The answer appears to be that frontier models are trained on higher-quality data—which is less compressible, thus requires more compute, and shifts the scaling laws frontier into a region that prefers tokens to parameters—than open models and that explains both their performance advantage and offers an explanation as to their license terms.
So now my explanation has three parts—
- Frontier models remain closed for monetization. This one is the easiest to understand and I have no quibble here since the owners of IP—modulo the issue of copyright violations—set the terms of IP access. I personally don’t have the audacity to call my org “Open” anything when I’m in fact the very opposite of that in nearly every way.
- High-quality training data (that is, higher quality than Common Crawl and the like) likely either is obtained via restrictive sublicense terms which necessitate closed license terms of the eventual model or has been obtained by legally dubious means, which also suggests a closed license policy.
- If I have very high quality data that I want to license to OpenAI, but it’s sensitive or I want to continue monetizing it, I’m not going to give them sublicense or distribution rights since that weakens my control of my IP. But I will take a lot of their money if they keep the eventual model itself closed.
- If I have been, uh, “legally aggressive”, thinking I’d ask forgiveness than permission, in sourcing some high quality data, then I’m not going to risk disclosure of this decision by releasing the model as open, etc.
- In sum, I don’t see any roads to high quality data sourcing that also permit or suggest open license terms of the eventual model.
- The rent-seeking strategy requires a closed model since releasing a frontier model as open gives the game away. If a frontier model is CBRN-like, then the only “responsible AI” is to carefully restrict it, i.e., not open source it. Or if it’s released as open, then it’s not a frontier model! Either, the closed models get to claim a moral high ground that’s dubious at best.
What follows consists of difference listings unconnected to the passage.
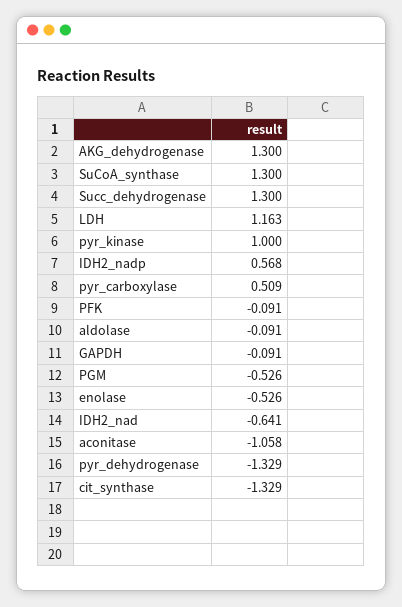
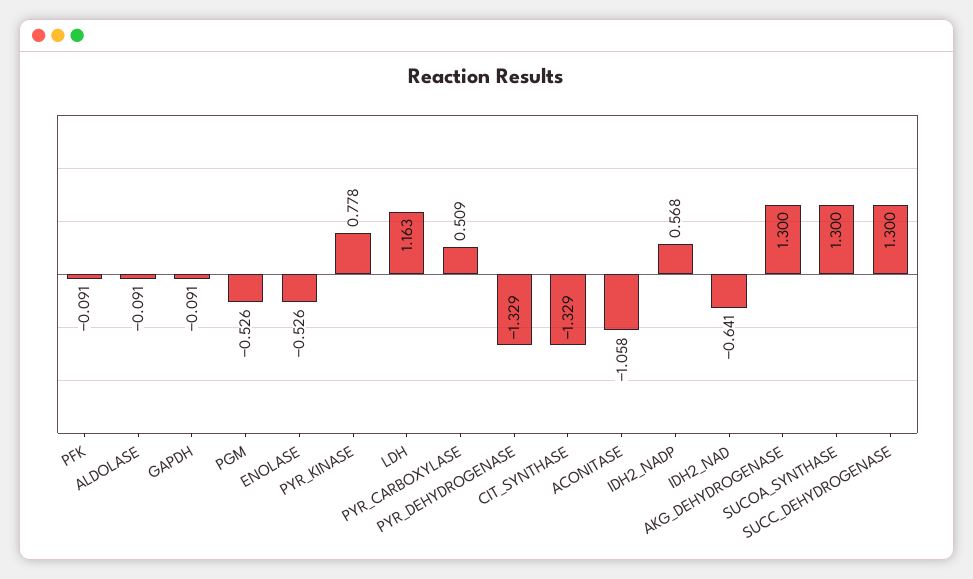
  {
    "AKG_dehydrogenase": 1.3,
    "SuCoA_synthase": 1.3,
    "Succ_dehydrogenase": 1.3,
    "LDH": 1.163,
-   "pyr_kinase": 1,
+   "pyr_kinase": 0.778,
    "IDH2_nadp": 0.568,
    "pyr_carboxylase": 0.509,
    "PFK": -0.091,
    "aldolase": -0.091,
    "GAPDH": -0.091,
    "PGM": -0.526,
    "enolase": -0.526,
    "IDH2_nad": -0.641,
    "aconitase": -1.058,
    "pyr_dehydrogenase": -1.329,
    "cit_synthase": -1.329
  }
An Observation about Llama’s Open Motivations
I’m not now nor have I ever been a Facebook user. I just don’t see the point. However, Mark has a made a lot of money and monetized the Web, along with Google, allowing it to achieve a status something like a global information utility. But he’s never been very popular or likable on a personal level. He lacks a certain rizz, as the kids say. And then he went and did the Metaverse thing, which wasn’t very successful and exposed him to both technical ridicule and to shareholder pressures.
But you have to credit him, whatever else is true, with a certain doggedness. He’s out of the doghouse again because of the Llama open move. His re-rise to geek chic reminds me of Microsoft, which was routinely and unironically called the “Evil Empire” when I was a Linux guy in the late 90s, but now is open source-friendly, Linux dominates Azure, etc. I’m typing this on an HP Windows 11 laptop that’s got Ubuntu running in a terminal!
And Llama has catalyzed almost everyone outside of a few frontier model shops—OpenAI, Google, Microsoft, the big Chinese outfits like Tencent, Huawei, etc—to throw-in together on models, tooling, infrastructure, and research. Llama has done this because it’s a good model and because it’s open. You need both to compete with closed frontier models, after all. And it’s not as if being an open model makes it inherently dangerous; Meta takes responsible AI seriously.
Mark’s achievements are his business, but his contributions are everyone’s and Llama may be the greatest of those.
Maybe one reason I don’t like Facebook is that I prefer to consume high quality data like frontier models apparently prefer and that’s not Facebook’s content by my lights. Give me a book on literally any topic imaginable written by a subject matter obsessif and carefully edited by a team of them and then fact-checked, etc. I remain convinced that LLMs will never generate those de novo and equally convinced that LLMs will help humans generate higher quality content faster and faster, cheaper and cheaper, as they improve.